Pria itu langsung melepaskan genggamannya. Sesaat mereka terdiam. Menatap ke segala arah, kecuali pada orang yang berada di hadapan mereka. Sampai akhirnya sebuah pertanyaan dilontarkan pria itu.

"Mengapa kau menangis?"

Hester menoleh. Terkejut ketika menemukan kesungguhan dalam mata biru yang balas menatapnya.

"Aku...." Hester menarik napas. "Aku melepaskan impianku."

Lalu mengalirlah kisah Hester. Bagaimana ia terlahir dengan takdir yang tidak bisa diingkari, tentang pilihan yang harus diambil, juga rasa sakit yang kini menyelimuti hati.

"Namun, aku akan baik-baik saja," ucap Hester menutup cerita. "Setelah ini, aku akan baik-baik saja."

Pria di hadapannya masih belum merespons. Membuat Hester memainkan kukunya yang dicat hijau muda dengan gugup. Apa Hester sudah terlalu banyak bicara? Biar bagaimanapun, mereka baru saja bertemu. Rasanya sangat berlebihan menceritakan segala masalahnya, meskipun orang itu sendiri yang bertanya.

"Jangan menyerah sebelum kau mencobanya."

Hester tertegun. Ucapan pria itu menggema dalam benaknya. Ucapan yang sangat sering didengarnya dari dua orang paling penting dalam hidupnya, ayahnya dan kakaknya.

Pria itu melanjutkan, "Ketika kau menyerah, hanya akan ada satu hasil: kegagalan. Namun, ketika kau berusaha, kau masih memiliki kemungkinan untuk berhasil. Karena itu, jangan menyerah sebelum kau mencobanya."

Hening. Hester membiarkan mata cokelatnya kembali tergenang air mata. Karena apa yang dikatakan pria itu benar. Dan, Hester sudah menyerah bahkan sebelum mencoba bicara dengan keluarganya. Mengapa Hester begitu mudah melepas impiannya? Seharusnya Hester menanyakannya terlebih dahulu pada ayahnya juga kakaknya. Bisakah ia berhenti sekolah bisnis dan menjadi penari? Hester bahkan belum mengetahui jawabannya, tetapi sudah memutuskan untuk menyerah.

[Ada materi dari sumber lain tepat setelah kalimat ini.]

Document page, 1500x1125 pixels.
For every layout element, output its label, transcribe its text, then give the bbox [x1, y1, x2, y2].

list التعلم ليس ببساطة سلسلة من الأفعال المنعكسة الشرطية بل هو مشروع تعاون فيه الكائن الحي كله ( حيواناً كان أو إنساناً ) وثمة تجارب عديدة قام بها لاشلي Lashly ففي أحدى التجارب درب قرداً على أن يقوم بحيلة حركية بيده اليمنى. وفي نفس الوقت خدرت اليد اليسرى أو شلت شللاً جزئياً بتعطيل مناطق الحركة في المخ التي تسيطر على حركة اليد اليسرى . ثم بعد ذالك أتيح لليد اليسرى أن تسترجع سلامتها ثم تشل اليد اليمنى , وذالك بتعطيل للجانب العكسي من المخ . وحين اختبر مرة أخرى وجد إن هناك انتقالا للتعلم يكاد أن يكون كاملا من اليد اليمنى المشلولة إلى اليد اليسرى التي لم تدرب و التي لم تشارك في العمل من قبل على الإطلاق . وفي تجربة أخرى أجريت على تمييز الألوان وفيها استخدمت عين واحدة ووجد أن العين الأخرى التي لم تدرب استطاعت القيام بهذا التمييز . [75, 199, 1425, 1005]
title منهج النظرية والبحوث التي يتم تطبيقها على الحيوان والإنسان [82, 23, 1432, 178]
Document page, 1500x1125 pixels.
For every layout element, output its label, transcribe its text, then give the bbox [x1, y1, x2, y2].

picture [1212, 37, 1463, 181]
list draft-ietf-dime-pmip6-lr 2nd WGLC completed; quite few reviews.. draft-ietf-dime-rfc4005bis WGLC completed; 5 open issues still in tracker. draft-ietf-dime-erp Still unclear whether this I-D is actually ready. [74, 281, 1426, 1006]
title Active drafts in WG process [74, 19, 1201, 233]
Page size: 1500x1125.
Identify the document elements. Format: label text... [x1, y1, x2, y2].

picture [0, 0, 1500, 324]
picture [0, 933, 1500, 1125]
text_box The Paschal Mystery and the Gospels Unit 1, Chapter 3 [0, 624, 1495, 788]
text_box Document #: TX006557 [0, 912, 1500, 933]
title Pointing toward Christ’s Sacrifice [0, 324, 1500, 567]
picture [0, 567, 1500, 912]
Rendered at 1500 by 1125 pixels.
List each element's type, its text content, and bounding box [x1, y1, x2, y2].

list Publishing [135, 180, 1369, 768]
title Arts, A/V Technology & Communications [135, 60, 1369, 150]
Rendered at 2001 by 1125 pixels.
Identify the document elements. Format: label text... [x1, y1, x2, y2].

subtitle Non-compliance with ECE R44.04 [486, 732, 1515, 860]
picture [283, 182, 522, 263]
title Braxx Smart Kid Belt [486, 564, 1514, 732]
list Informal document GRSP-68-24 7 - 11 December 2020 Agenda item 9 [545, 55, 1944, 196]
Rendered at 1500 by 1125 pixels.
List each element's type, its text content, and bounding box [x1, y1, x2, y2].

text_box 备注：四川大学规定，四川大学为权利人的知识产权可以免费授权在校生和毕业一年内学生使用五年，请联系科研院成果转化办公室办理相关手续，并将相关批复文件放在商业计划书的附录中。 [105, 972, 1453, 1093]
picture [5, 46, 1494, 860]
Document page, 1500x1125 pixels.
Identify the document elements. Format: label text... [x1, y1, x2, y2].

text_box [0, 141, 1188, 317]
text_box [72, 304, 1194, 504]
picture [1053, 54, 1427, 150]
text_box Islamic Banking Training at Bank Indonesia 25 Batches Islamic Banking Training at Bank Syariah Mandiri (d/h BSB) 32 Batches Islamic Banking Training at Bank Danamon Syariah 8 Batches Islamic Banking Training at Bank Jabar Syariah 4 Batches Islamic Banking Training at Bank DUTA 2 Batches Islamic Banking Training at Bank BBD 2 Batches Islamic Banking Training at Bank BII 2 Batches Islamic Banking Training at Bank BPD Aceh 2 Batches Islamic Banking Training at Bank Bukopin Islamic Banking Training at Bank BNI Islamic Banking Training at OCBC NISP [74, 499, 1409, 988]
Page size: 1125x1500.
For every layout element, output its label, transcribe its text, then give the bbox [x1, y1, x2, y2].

Dengan cepat Hester meraih tas. Tubuhnya berdiri seiring dengan ucapan terima kasih yang ia ucapkan. Setelah itu, ia berlari menyeberangi jalan menuju mobilnya.

Tanpa menyadari pria yang ditinggalkannya di belakang masih terus menatapnya dengan berjuta tanya.

Dan, yang paling utama adalah ... mengapa mereka tidak bertukar nama?